Jen Wang’s given us cyberpunk fantasy with In Real Life (2014) and high fantasy with The Prince and the Dressmaker (2018). With Stargazing, readers get a more contemporary story with, as Kirkus notes, a true portrayal of the diversity within the Asian-American community.
Christine is a Chinese-American girl from a more traditional Chinese family. She is focused on school and her music, until her family moves YuWen Lin and her daughter, Moon, into the in-law apartment where Christine’s grandfather used to live. YuWen and Moon are a struggling family, and the hospitality offered by Christine’s family is much appreciated. Christine and Moon are encouraged to spend time together, but the two are polar opposites: Moon is a vegetarian Buddhist who loves K-Pop and is rumored to get into fights. Despite their differences, Christine and Moon grow close, with Moon introducing Christine to a lighter, more fun side of life, letting her relax and let her guard down. Moon confides in Christine, telling her that she belongs in outer space, and that beings from space speak to her. When Moon meets a Caucasian girl that shares many of her interests, Christine’s jealousy takes control, and she puts Moon into an embarrassing situation; Moon reacts with her fists, which leads to an episode that lands Moon in the hospital.
Jen Wang weaves an intricate story of family expectations, social groups, and the complexity of navigating friendships in Stargazing, giving us some of her best storytelling yet. Influenced by events in her childhood and growing up in an Asian-American family, the story has depth and incredible emotion. Whether she’s giving us cyber farmers (In Real Life) or a friendship between two schoolgirls who love K-Pop, Jen Wang always manages to make her character’s humanity the central focus of her stories. Christine and Moon are so real, so strong, that their voices come right off the page and speak to readers; telling them about their stories, their lives, their struggles.
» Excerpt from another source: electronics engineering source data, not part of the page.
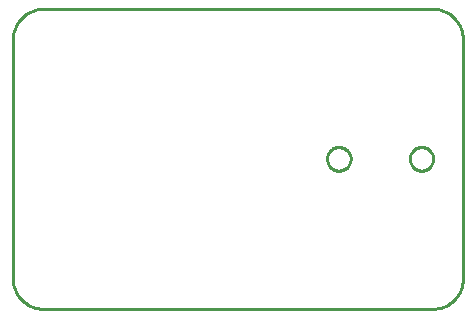
<source format=gbr>
G04 EAGLE Gerber RS-274X export*
G75*
%MOMM*%
%FSLAX34Y34*%
%LPD*%
%IN*%
%IPPOS*%
%AMOC8*
5,1,8,0,0,1.08239X$1,22.5*%
G01*
%ADD10C,0.254000*%


D10*
X0Y25400D02*
X97Y23186D01*
X386Y20989D01*
X865Y18826D01*
X1532Y16713D01*
X2380Y14666D01*
X3403Y12700D01*
X4594Y10831D01*
X5942Y9073D01*
X7440Y7440D01*
X9073Y5942D01*
X10831Y4594D01*
X12700Y3403D01*
X14666Y2380D01*
X16713Y1532D01*
X18826Y865D01*
X20989Y386D01*
X23186Y97D01*
X25400Y0D01*
X355600Y0D01*
X357814Y97D01*
X360011Y386D01*
X362174Y865D01*
X364287Y1532D01*
X366335Y2380D01*
X368300Y3403D01*
X370169Y4594D01*
X371927Y5942D01*
X373561Y7440D01*
X375058Y9073D01*
X376406Y10831D01*
X377597Y12700D01*
X378620Y14666D01*
X379468Y16713D01*
X380135Y18826D01*
X380614Y20989D01*
X380903Y23186D01*
X381000Y25400D01*
X381000Y228600D01*
X380903Y230814D01*
X380614Y233011D01*
X380135Y235174D01*
X379468Y237287D01*
X378620Y239335D01*
X377597Y241300D01*
X376406Y243169D01*
X375058Y244927D01*
X373561Y246561D01*
X371927Y248058D01*
X370169Y249406D01*
X368300Y250597D01*
X366335Y251620D01*
X364287Y252468D01*
X362174Y253135D01*
X360011Y253614D01*
X357814Y253903D01*
X355600Y254000D01*
X25400Y254000D01*
X23186Y253903D01*
X20989Y253614D01*
X18826Y253135D01*
X16713Y252468D01*
X14666Y251620D01*
X12700Y250597D01*
X10831Y249406D01*
X9073Y248058D01*
X7440Y246561D01*
X5942Y244927D01*
X4594Y243169D01*
X3403Y241300D01*
X2380Y239335D01*
X1532Y237287D01*
X865Y235174D01*
X386Y233011D01*
X97Y230814D01*
X0Y228600D01*
X0Y25400D01*
X336000Y127437D02*
X336076Y128307D01*
X336228Y129166D01*
X336454Y130010D01*
X336752Y130830D01*
X337121Y131622D01*
X337558Y132378D01*
X338059Y133093D01*
X338620Y133762D01*
X339238Y134380D01*
X339907Y134941D01*
X340622Y135442D01*
X341378Y135879D01*
X342170Y136248D01*
X342990Y136546D01*
X343834Y136772D01*
X344694Y136924D01*
X345563Y137000D01*
X346437Y137000D01*
X347307Y136924D01*
X348166Y136772D01*
X349010Y136546D01*
X349830Y136248D01*
X350622Y135879D01*
X351378Y135442D01*
X352093Y134941D01*
X352762Y134380D01*
X353380Y133762D01*
X353941Y133093D01*
X354442Y132378D01*
X354879Y131622D01*
X355248Y130830D01*
X355546Y130010D01*
X355772Y129166D01*
X355924Y128307D01*
X356000Y127437D01*
X356000Y126563D01*
X355924Y125694D01*
X355772Y124834D01*
X355546Y123990D01*
X355248Y123170D01*
X354879Y122378D01*
X354442Y121622D01*
X353941Y120907D01*
X353380Y120238D01*
X352762Y119620D01*
X352093Y119059D01*
X351378Y118558D01*
X350622Y118121D01*
X349830Y117752D01*
X349010Y117454D01*
X348166Y117228D01*
X347307Y117076D01*
X346437Y117000D01*
X345563Y117000D01*
X344694Y117076D01*
X343834Y117228D01*
X342990Y117454D01*
X342170Y117752D01*
X341378Y118121D01*
X340622Y118558D01*
X339907Y119059D01*
X339238Y119620D01*
X338620Y120238D01*
X338059Y120907D01*
X337558Y121622D01*
X337121Y122378D01*
X336752Y123170D01*
X336454Y123990D01*
X336228Y124834D01*
X336076Y125694D01*
X336000Y126563D01*
X336000Y127437D01*
X266000Y127437D02*
X266076Y128307D01*
X266228Y129166D01*
X266454Y130010D01*
X266752Y130830D01*
X267121Y131622D01*
X267558Y132378D01*
X268059Y133093D01*
X268620Y133762D01*
X269238Y134380D01*
X269907Y134941D01*
X270622Y135442D01*
X271378Y135879D01*
X272170Y136248D01*
X272990Y136546D01*
X273834Y136772D01*
X274694Y136924D01*
X275563Y137000D01*
X276437Y137000D01*
X277307Y136924D01*
X278166Y136772D01*
X279010Y136546D01*
X279830Y136248D01*
X280622Y135879D01*
X281378Y135442D01*
X282093Y134941D01*
X282762Y134380D01*
X283380Y133762D01*
X283941Y133093D01*
X284442Y132378D01*
X284879Y131622D01*
X285248Y130830D01*
X285546Y130010D01*
X285772Y129166D01*
X285924Y128307D01*
X286000Y127437D01*
X286000Y126563D01*
X285924Y125694D01*
X285772Y124834D01*
X285546Y123990D01*
X285248Y123170D01*
X284879Y122378D01*
X284442Y121622D01*
X283941Y120907D01*
X283380Y120238D01*
X282762Y119620D01*
X282093Y119059D01*
X281378Y118558D01*
X280622Y118121D01*
X279830Y117752D01*
X279010Y117454D01*
X278166Y117228D01*
X277307Y117076D01*
X276437Y117000D01*
X275563Y117000D01*
X274694Y117076D01*
X273834Y117228D01*
X272990Y117454D01*
X272170Y117752D01*
X271378Y118121D01*
X270622Y118558D01*
X269907Y119059D01*
X269238Y119620D01*
X268620Y120238D01*
X268059Y120907D01*
X267558Y121622D01*
X267121Y122378D01*
X266752Y123170D01*
X266454Y123990D01*
X266228Y124834D01*
X266076Y125694D01*
X266000Y126563D01*
X266000Y127437D01*
M02*

</source>
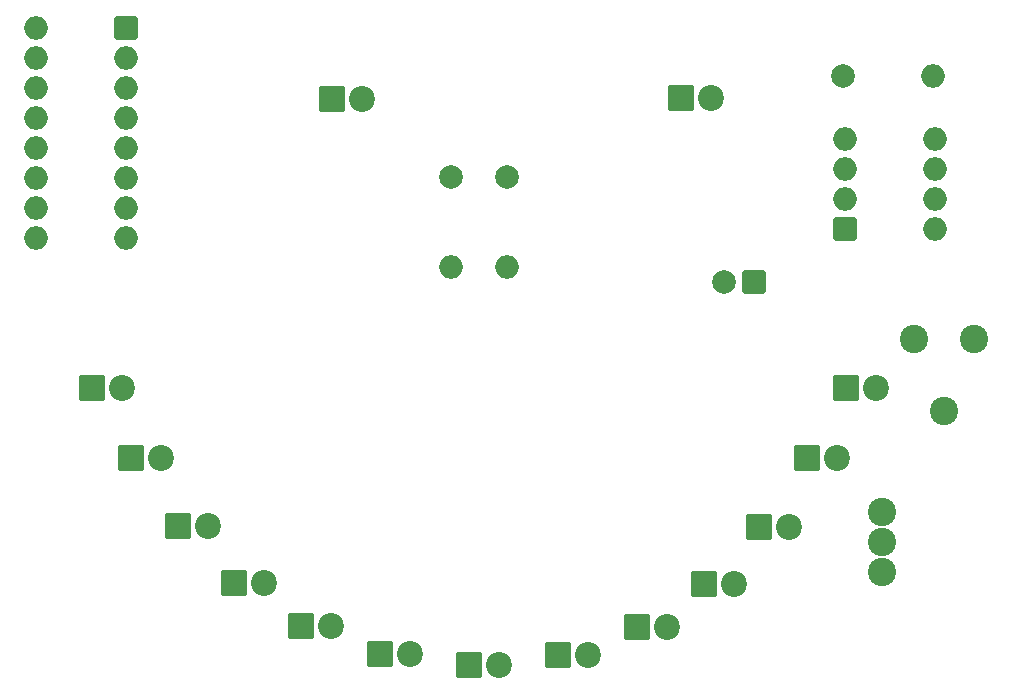
<source format=gbr>
%TF.GenerationSoftware,KiCad,Pcbnew,7.0.8*%
%TF.CreationDate,2024-08-08T21:43:19+02:00*%
%TF.ProjectId,Smiley V8,536d696c-6579-4205-9638-2e6b69636164,rev?*%
%TF.SameCoordinates,Original*%
%TF.FileFunction,Soldermask,Top*%
%TF.FilePolarity,Negative*%
%FSLAX46Y46*%
G04 Gerber Fmt 4.6, Leading zero omitted, Abs format (unit mm)*
G04 Created by KiCad (PCBNEW 7.0.8) date 2024-08-08 21:43:19*
%MOMM*%
%LPD*%
G01*
G04 APERTURE LIST*
G04 Aperture macros list*
%AMRoundRect*
0 Rectangle with rounded corners*
0 $1 Rounding radius*
0 $2 $3 $4 $5 $6 $7 $8 $9 X,Y pos of 4 corners*
0 Add a 4 corners polygon primitive as box body*
4,1,4,$2,$3,$4,$5,$6,$7,$8,$9,$2,$3,0*
0 Add four circle primitives for the rounded corners*
1,1,$1+$1,$2,$3*
1,1,$1+$1,$4,$5*
1,1,$1+$1,$6,$7*
1,1,$1+$1,$8,$9*
0 Add four rect primitives between the rounded corners*
20,1,$1+$1,$2,$3,$4,$5,0*
20,1,$1+$1,$4,$5,$6,$7,0*
20,1,$1+$1,$6,$7,$8,$9,0*
20,1,$1+$1,$8,$9,$2,$3,0*%
G04 Aperture macros list end*
%ADD10RoundRect,0.200000X-0.900000X-0.900000X0.900000X-0.900000X0.900000X0.900000X-0.900000X0.900000X0*%
%ADD11C,2.200000*%
%ADD12RoundRect,0.200000X0.800000X0.800000X-0.800000X0.800000X-0.800000X-0.800000X0.800000X-0.800000X0*%
%ADD13C,2.000000*%
%ADD14RoundRect,0.200000X-0.800000X-0.800000X0.800000X-0.800000X0.800000X0.800000X-0.800000X0.800000X0*%
%ADD15O,2.000000X2.000000*%
%ADD16C,2.400000*%
G04 APERTURE END LIST*
D10*
%TO.C,D3*%
X63600000Y-123400000D03*
D11*
X66140000Y-123400000D03*
%TD*%
D10*
%TO.C,D4*%
X57950000Y-119750000D03*
D11*
X60490000Y-119750000D03*
%TD*%
D10*
%TO.C,D5*%
X53175000Y-114925000D03*
D11*
X55715000Y-114925000D03*
%TD*%
D10*
%TO.C,D33*%
X92000000Y-123450000D03*
D11*
X94540000Y-123450000D03*
%TD*%
D10*
%TO.C,D55*%
X102400000Y-114975000D03*
D11*
X104940000Y-114975000D03*
%TD*%
D10*
%TO.C,D77*%
X109750000Y-103250000D03*
D11*
X112290000Y-103250000D03*
%TD*%
D10*
%TO.C,D66*%
X106475000Y-109125000D03*
D11*
X109015000Y-109125000D03*
%TD*%
D10*
%TO.C,D6*%
X49175000Y-109100000D03*
D11*
X51715000Y-109100000D03*
%TD*%
D10*
%TO.C,D22*%
X85375000Y-125775000D03*
D11*
X87915000Y-125775000D03*
%TD*%
D10*
%TO.C,D7*%
X45925000Y-103200000D03*
D11*
X48465000Y-103200000D03*
%TD*%
D10*
%TO.C,D8*%
X66200000Y-78725000D03*
D11*
X68740000Y-78725000D03*
%TD*%
D10*
%TO.C,D2*%
X70265000Y-125750000D03*
D11*
X72805000Y-125750000D03*
%TD*%
D10*
%TO.C,D88*%
X95725000Y-78675000D03*
D11*
X98265000Y-78675000D03*
%TD*%
D10*
%TO.C,D1*%
X77850000Y-126700000D03*
D11*
X80390000Y-126700000D03*
%TD*%
D10*
%TO.C,D44*%
X97675000Y-119800000D03*
D11*
X100215000Y-119800000D03*
%TD*%
D12*
%TO.C,C1*%
X101950000Y-94200000D03*
D13*
X99450000Y-94200000D03*
%TD*%
D14*
%TO.C,U3*%
X109650000Y-89775000D03*
D15*
X109650000Y-87235000D03*
X109650000Y-84695000D03*
X109650000Y-82155000D03*
X117270000Y-82155000D03*
X117270000Y-84695000D03*
X117270000Y-87235000D03*
X117270000Y-89775000D03*
%TD*%
D16*
%TO.C,S1*%
X112825000Y-113700000D03*
X112825000Y-116240000D03*
X112825000Y-118780000D03*
%TD*%
D13*
%TO.C,R1*%
X109455000Y-76825000D03*
D15*
X117075000Y-76825000D03*
%TD*%
D16*
%TO.C,R2*%
X120555000Y-99025000D03*
X115475000Y-99025000D03*
X118015000Y-105121000D03*
%TD*%
D13*
%TO.C,R3*%
X76275000Y-85350000D03*
D15*
X76275000Y-92970000D03*
%TD*%
D12*
%TO.C,CD4017*%
X48770000Y-72750000D03*
D15*
X48770000Y-75290000D03*
X48770000Y-77830000D03*
X48770000Y-80370000D03*
X48770000Y-82910000D03*
X48770000Y-85450000D03*
X48770000Y-87990000D03*
X48770000Y-90530000D03*
X41150000Y-90530000D03*
X41150000Y-87990000D03*
X41150000Y-85450000D03*
X41150000Y-82910000D03*
X41150000Y-80370000D03*
X41150000Y-77830000D03*
X41150000Y-75290000D03*
X41150000Y-72750000D03*
%TD*%
D13*
%TO.C,R4*%
X81025000Y-85350000D03*
D15*
X81025000Y-92970000D03*
%TD*%
M02*

</source>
When Christine writes that she doesn’t consider Moon Asian, we see the conflict between a traditional Chinese household versus a more contemporary, Westernized Chinese-American household. Christine’s mother holds Chinese lessons in her home; YuWen runs a plant nursery and watches TV with her daughter at night. While Christine listens to more Westernized music, Moon embraces K-Pop and dance routines. The two families present a glimpse into the diversity of Asian-American families, both connected to the culture in different ways.